More on Optimism......

So, the question is, do you believe attitude makes a difference in health, longevity and happiness? Does being an optimist improve quality of life?  If you said "yes", you are correct. What are the important elements of attitude? OPTIMISM!!!!! is considered one of the most important. In a recent article by the Mayo Clinic Proceedings, Dr. Barry Bittman, suggests the actual difference between pessimists and optimists longevity is about 12 years. Wow!!!! 12 years of fun, creativity and life experience.

It may be time to take a look at your current environment, friendships, life stressors stressors including your perception of stress. If you believe something is stressful, then it is.

As Dr. Maruta, the chief investigator of the Mayo Clinic Study states, "ultimately it is not stress that kills us. Rather, it's our perception of stress that makes the difference." With this in mind, it is never to late to take charge of your attitude. Begin to look at the glass as half full. Take time daily to think about and focus on gratitude. Find positive people, experiences, and work on creating meaning and pleasure in your life. Whatever happens in life has "opportunity: tucked away inside for optimism. Since you have a choice how you think about things, go forward with a positive attitude to enhance optimism.

Neuroplasticity.....What is that?


In a book by Dr. Norman Doidge, The Brain that Changes Itself, there are personal stories of the frontiers of brain science. The premise is the very "hopeful portrait" of the endless adaptability of the human brain. This book gives evidence of how the brain can change its own structure and function through the activity of thought. In addition to these most compelling book of ideas, I believe you will find how your positive thinking changes your brain for health, healing and transformation.

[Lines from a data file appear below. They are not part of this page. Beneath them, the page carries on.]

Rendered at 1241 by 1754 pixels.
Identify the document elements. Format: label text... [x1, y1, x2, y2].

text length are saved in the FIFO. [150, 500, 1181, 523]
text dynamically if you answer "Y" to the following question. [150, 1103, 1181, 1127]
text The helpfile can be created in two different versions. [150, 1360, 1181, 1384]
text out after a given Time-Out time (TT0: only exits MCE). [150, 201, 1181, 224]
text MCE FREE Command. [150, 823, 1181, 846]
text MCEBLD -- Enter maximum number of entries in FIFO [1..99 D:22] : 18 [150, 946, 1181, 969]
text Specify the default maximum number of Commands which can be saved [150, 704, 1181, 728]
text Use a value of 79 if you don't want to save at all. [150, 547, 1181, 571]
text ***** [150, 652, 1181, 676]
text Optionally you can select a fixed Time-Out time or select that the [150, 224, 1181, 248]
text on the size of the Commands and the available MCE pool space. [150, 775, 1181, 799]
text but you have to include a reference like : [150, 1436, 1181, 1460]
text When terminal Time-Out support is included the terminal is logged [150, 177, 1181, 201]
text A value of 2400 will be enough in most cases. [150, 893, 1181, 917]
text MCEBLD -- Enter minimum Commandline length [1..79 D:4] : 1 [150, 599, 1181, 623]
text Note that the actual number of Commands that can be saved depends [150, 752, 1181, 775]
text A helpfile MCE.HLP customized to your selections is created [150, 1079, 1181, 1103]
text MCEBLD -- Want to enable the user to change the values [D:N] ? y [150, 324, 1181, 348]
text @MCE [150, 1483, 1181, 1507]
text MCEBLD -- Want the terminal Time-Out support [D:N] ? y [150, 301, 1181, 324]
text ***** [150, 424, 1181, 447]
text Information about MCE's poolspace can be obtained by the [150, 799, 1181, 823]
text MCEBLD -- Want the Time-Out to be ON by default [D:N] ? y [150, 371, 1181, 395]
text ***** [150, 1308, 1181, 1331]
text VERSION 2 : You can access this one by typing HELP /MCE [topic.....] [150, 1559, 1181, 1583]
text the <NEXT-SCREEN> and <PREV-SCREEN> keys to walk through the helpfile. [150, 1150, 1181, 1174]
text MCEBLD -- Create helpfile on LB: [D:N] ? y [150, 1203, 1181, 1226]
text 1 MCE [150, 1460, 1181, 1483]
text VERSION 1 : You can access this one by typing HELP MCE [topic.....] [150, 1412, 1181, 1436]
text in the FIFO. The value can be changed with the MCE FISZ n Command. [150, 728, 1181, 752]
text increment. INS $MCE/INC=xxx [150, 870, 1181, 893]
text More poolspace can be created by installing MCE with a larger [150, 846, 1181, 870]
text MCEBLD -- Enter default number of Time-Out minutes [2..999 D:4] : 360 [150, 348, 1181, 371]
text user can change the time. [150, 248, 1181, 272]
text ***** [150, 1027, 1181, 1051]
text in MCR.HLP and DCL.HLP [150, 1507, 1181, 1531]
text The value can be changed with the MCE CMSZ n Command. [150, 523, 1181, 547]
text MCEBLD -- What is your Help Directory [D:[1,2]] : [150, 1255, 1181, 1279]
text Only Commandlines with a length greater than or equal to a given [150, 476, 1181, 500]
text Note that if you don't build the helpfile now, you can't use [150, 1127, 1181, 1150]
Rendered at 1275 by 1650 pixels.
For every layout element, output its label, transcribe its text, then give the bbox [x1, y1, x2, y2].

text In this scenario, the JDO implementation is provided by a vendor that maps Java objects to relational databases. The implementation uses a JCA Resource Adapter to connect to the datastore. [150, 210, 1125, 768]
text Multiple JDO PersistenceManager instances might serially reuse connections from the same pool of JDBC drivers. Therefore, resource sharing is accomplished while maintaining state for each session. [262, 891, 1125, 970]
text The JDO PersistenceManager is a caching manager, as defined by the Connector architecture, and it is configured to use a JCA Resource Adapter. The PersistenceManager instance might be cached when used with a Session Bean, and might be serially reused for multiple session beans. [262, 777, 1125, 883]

What is neuroplasticity?  Let's start with "neuron" for the nerve cells in our brains and nervous system. "Plastic" for changeable, malleable and modifiable. Thus, neuroplasticity. The premise, we can create new circuits in our brain by using thinking  to turn on or off genes thus shaping our behavior.

If you have felt stuck in your life, practice of these cognitive behavioral techniques can help and as you will discover in the book, you can change your brain.In fact, you can create new circuits that can change your depression, anxiety, pain or stress.

I recently conducted a webinar is about Mind Attitudes, Healing, Optimism and Positive Psychology. In the webinar, I discuss neuroplasticity. You may want to get it to some of your patients (or colleagues) to listen in on the webinar.  The actual title for the webinar is: Mind Medicine: How Your Attitude Can Affect Your Health.  Listen in at your leisure by clicking on this link. 

http://www.disability101.org/webcast-library.html

Chronic Pain Treatment

In the March 7, 2011 issue of TIme Magazine, the topic is Finding new ways to treat pain. Alice Park states, "pain is the human bodyguard, the cop on the beat racing to the scene....protecting you. "  Pain helps you learn to avoid danger and is essential for survival. The article goes on to ask what happens when pain "goes rogue," or "sends off false alarms and becomes a persistent, unceasing torment." Well 76 million people experience pain that does not dissipate. Pain killing medication is effective only for  time and can be very addictive. So, what is the answer?

A multifaceted approach that combines medication, physical therapy, and psychological support to help patients cope is recommended once it is established the pain is chronic. Multidisciplinary approaches tend to help the more severe cases of chronic pain. In addition, alternative treatment including massage, yoga, acupuncture, biofeedback, hypnosis, herbal supplements and biofield therapies (like quigong) can give a sense of relief and control.

Relief is at hand, consult your physician for recommendations.